Aim of the exercise:
Your task is to repeat, word for word, the line containing "[642,88,677,101] moved ->" and all lines that follow it to the end of the material, and no other lines.

[Extracted data Boundary: Start]

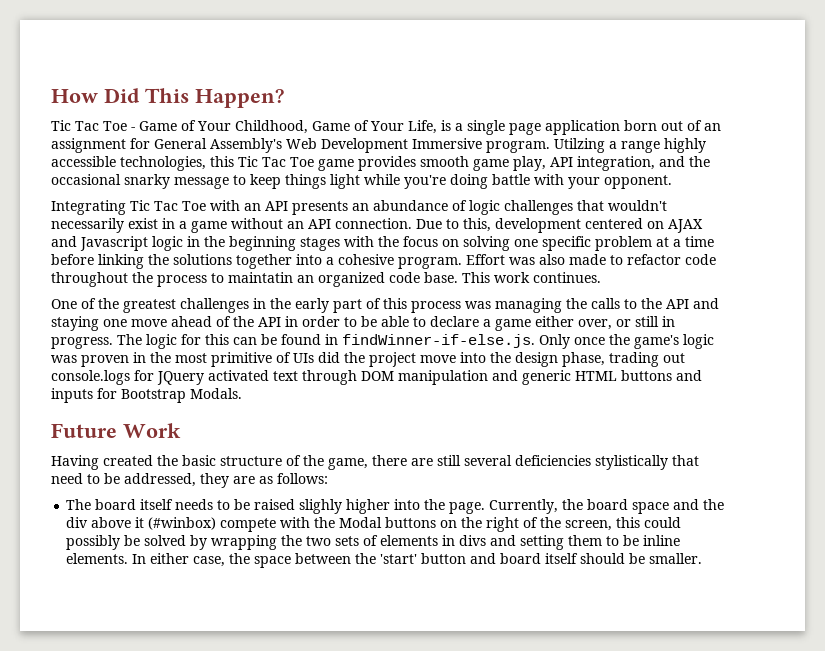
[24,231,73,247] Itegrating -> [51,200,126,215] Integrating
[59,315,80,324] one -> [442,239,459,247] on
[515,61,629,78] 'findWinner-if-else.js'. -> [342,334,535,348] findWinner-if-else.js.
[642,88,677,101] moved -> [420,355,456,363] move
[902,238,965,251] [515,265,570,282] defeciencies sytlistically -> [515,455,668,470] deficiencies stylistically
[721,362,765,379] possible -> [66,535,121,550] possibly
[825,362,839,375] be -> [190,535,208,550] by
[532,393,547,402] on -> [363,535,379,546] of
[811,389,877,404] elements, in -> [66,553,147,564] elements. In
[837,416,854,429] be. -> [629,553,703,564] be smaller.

[Extracted data Boundary: End]

Response for this exercise:
[642,88,677,101] moved -> [420,355,456,363] move
[902,238,965,251] [515,265,570,282] defeciencies sytlistically -> [515,455,668,470] deficiencies stylistically
[721,362,765,379] possible -> [66,535,121,550] possibly
[825,362,839,375] be -> [190,535,208,550] by
[532,393,547,402] on -> [363,535,379,546] of
[811,389,877,404] elements, in -> [66,553,147,564] elements. In
[837,416,854,429] be. -> [629,553,703,564] be smaller.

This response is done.